Render the records as a JSON list of strings, one per line and skipping blank lines, starting at the first line of the records and ending at the line that contains "v(-11.02, 33.32) *", both included.

Collected data entries:
☆ ☆ ☆ ☆ ☆ ☆ ☆
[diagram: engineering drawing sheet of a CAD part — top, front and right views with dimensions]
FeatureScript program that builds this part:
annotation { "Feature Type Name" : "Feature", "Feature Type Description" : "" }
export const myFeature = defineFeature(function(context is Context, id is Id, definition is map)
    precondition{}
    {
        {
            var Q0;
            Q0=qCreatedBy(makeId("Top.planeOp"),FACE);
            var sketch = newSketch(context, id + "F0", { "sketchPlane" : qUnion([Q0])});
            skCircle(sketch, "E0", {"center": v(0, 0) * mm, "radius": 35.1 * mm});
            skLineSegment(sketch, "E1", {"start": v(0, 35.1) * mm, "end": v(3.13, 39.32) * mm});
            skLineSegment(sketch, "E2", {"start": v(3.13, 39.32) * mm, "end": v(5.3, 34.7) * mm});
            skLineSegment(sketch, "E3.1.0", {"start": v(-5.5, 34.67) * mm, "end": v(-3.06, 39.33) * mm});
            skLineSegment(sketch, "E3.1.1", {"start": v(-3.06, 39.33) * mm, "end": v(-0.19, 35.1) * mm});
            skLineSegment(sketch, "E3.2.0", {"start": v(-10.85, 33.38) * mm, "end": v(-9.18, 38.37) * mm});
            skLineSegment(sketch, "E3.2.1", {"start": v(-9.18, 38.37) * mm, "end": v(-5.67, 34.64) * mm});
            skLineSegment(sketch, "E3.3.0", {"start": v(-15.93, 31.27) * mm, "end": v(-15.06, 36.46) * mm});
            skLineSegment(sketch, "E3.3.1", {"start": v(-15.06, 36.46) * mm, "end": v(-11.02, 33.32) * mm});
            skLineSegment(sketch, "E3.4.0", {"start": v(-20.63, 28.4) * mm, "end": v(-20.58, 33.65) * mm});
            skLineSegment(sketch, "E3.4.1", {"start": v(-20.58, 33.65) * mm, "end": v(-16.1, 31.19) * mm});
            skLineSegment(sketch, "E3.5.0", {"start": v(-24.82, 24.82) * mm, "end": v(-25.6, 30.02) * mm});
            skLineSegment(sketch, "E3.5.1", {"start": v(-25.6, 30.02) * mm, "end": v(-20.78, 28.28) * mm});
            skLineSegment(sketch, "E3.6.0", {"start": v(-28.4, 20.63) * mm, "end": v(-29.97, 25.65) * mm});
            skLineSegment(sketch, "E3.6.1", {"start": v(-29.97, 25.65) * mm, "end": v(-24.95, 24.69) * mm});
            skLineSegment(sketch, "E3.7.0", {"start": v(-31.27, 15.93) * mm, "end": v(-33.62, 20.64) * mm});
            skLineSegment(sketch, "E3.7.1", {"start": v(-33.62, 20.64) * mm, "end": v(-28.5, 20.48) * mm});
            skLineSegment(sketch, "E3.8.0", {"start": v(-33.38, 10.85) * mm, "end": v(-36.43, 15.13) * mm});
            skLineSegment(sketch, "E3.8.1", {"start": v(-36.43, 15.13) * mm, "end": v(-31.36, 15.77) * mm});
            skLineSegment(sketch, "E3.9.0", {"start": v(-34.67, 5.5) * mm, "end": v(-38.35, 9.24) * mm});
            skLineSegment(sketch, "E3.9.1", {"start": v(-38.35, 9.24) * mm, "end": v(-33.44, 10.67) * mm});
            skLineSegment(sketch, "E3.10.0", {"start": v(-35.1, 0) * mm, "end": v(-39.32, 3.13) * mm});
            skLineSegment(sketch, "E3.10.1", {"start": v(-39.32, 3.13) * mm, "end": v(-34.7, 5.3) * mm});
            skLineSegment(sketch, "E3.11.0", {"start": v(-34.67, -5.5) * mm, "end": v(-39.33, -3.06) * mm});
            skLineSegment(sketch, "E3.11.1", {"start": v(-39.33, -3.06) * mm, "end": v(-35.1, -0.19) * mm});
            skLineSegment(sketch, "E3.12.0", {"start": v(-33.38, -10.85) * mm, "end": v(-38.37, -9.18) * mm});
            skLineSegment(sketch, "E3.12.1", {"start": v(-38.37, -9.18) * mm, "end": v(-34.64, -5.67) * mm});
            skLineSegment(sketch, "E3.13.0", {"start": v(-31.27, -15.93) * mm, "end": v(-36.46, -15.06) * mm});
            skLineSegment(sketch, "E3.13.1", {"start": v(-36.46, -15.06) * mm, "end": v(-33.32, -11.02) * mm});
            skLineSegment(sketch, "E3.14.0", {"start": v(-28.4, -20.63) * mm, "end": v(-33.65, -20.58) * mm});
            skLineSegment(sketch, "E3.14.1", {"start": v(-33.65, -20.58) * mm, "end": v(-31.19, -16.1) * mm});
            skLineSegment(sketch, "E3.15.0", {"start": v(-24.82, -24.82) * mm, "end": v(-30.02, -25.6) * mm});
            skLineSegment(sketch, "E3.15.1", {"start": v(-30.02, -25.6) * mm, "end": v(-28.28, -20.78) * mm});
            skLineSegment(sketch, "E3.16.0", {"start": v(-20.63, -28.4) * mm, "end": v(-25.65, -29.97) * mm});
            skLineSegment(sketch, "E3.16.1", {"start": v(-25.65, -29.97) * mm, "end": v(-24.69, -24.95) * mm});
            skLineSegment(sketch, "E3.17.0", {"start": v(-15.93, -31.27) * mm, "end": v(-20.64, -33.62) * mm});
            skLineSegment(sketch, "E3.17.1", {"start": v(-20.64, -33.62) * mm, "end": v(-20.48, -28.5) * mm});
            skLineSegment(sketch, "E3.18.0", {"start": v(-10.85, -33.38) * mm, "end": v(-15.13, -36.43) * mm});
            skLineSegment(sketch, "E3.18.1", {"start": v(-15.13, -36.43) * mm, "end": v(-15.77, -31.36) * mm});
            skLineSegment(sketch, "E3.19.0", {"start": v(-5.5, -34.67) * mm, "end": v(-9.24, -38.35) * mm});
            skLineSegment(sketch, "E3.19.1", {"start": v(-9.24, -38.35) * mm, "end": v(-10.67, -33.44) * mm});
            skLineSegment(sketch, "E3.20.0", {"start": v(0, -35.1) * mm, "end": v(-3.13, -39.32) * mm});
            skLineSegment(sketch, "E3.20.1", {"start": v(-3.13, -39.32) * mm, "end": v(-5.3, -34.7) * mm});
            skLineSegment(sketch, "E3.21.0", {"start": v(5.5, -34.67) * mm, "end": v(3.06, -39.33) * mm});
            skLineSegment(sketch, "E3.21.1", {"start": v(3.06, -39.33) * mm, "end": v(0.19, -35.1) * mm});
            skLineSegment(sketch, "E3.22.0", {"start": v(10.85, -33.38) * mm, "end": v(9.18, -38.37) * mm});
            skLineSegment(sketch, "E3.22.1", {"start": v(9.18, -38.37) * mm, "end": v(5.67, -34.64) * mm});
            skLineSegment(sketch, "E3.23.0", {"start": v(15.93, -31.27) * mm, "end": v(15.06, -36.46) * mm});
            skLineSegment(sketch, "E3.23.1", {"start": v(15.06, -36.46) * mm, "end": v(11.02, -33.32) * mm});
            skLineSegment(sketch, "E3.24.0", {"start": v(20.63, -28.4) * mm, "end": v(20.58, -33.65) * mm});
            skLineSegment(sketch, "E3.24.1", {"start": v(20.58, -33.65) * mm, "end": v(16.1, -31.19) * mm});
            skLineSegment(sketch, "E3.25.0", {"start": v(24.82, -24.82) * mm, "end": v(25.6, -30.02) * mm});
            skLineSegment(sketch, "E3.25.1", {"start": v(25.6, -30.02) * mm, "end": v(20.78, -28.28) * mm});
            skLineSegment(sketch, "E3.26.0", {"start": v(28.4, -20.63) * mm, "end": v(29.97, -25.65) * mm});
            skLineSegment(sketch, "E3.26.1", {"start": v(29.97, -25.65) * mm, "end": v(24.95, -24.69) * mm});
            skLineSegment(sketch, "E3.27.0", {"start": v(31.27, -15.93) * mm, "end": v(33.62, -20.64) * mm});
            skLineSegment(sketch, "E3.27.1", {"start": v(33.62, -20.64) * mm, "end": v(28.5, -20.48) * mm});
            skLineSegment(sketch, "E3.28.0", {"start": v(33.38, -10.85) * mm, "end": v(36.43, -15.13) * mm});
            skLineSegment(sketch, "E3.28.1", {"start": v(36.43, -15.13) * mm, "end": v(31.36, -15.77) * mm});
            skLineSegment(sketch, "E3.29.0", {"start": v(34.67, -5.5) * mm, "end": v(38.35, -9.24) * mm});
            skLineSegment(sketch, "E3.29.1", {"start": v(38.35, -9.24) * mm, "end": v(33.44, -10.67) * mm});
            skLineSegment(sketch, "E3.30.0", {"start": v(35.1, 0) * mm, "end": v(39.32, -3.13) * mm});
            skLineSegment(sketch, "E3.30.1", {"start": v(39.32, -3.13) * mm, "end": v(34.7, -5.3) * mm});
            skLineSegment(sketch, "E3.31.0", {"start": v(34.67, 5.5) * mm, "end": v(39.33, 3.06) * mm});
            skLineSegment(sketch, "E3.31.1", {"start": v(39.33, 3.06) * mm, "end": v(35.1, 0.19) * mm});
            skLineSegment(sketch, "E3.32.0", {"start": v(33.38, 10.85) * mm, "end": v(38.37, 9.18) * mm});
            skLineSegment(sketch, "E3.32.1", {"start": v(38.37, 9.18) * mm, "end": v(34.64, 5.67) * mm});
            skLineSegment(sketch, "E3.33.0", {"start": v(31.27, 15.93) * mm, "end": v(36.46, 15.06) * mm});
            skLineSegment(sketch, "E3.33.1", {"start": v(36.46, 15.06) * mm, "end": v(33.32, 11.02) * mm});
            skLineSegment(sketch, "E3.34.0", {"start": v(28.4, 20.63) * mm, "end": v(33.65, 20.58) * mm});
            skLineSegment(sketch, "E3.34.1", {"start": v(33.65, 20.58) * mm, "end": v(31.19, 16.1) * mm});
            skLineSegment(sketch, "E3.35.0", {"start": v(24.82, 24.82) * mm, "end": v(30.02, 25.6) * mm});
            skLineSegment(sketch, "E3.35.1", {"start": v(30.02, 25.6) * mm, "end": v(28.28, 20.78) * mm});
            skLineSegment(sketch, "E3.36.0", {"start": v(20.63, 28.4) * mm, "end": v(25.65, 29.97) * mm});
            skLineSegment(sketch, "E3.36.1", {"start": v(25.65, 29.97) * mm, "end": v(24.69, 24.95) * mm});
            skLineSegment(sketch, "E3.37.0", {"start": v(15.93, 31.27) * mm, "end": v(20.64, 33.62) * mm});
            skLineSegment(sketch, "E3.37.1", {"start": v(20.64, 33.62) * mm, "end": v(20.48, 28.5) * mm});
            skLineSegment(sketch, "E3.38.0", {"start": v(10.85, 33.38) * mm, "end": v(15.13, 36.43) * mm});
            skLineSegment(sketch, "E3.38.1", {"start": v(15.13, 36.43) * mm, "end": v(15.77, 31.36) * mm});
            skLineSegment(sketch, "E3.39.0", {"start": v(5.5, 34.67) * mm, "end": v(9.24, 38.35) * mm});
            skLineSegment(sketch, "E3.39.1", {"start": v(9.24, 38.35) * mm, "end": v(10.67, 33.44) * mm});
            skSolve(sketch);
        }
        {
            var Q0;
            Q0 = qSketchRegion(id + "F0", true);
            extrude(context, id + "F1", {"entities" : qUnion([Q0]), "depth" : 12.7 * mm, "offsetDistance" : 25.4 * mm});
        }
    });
☆ ☆ ☆ ☆ ☆ ☆ ☆
Solved exercise:
[
  "[diagram: engineering drawing sheet of a CAD part — top, front and right views with dimensions]",
  "FeatureScript program that builds this part:",
  "annotation { \"Feature Type Name\" : \"Feature\", \"Feature Type Description\" : \"\" }",
  "export const myFeature = defineFeature(function(context is Context, id is Id, definition is map)",
  "    precondition{}",
  "    {",
  "        {",
  "            var Q0;",
  "            Q0=qCreatedBy(makeId(\"Top.planeOp\"),FACE);",
  "            var sketch = newSketch(context, id + \"F0\", { \"sketchPlane\" : qUnion([Q0])});",
  "            skCircle(sketch, \"E0\", {\"center\": v(0, 0) * mm, \"radius\": 35.1 * mm});",
  "            skLineSegment(sketch, \"E1\", {\"start\": v(0, 35.1) * mm, \"end\": v(3.13, 39.32) * mm});",
  "            skLineSegment(sketch, \"E2\", {\"start\": v(3.13, 39.32) * mm, \"end\": v(5.3, 34.7) * mm});",
  "            skLineSegment(sketch, \"E3.1.0\", {\"start\": v(-5.5, 34.67) * mm, \"end\": v(-3.06, 39.33) * mm});",
  "            skLineSegment(sketch, \"E3.1.1\", {\"start\": v(-3.06, 39.33) * mm, \"end\": v(-0.19, 35.1) * mm});",
  "            skLineSegment(sketch, \"E3.2.0\", {\"start\": v(-10.85, 33.38) * mm, \"end\": v(-9.18, 38.37) * mm});",
  "            skLineSegment(sketch, \"E3.2.1\", {\"start\": v(-9.18, 38.37) * mm, \"end\": v(-5.67, 34.64) * mm});",
  "            skLineSegment(sketch, \"E3.3.0\", {\"start\": v(-15.93, 31.27) * mm, \"end\": v(-15.06, 36.46) * mm});",
  "            skLineSegment(sketch, \"E3.3.1\", {\"start\": v(-15.06, 36.46) * mm, \"end\": v(-11.02, 33.32) * mm});"
]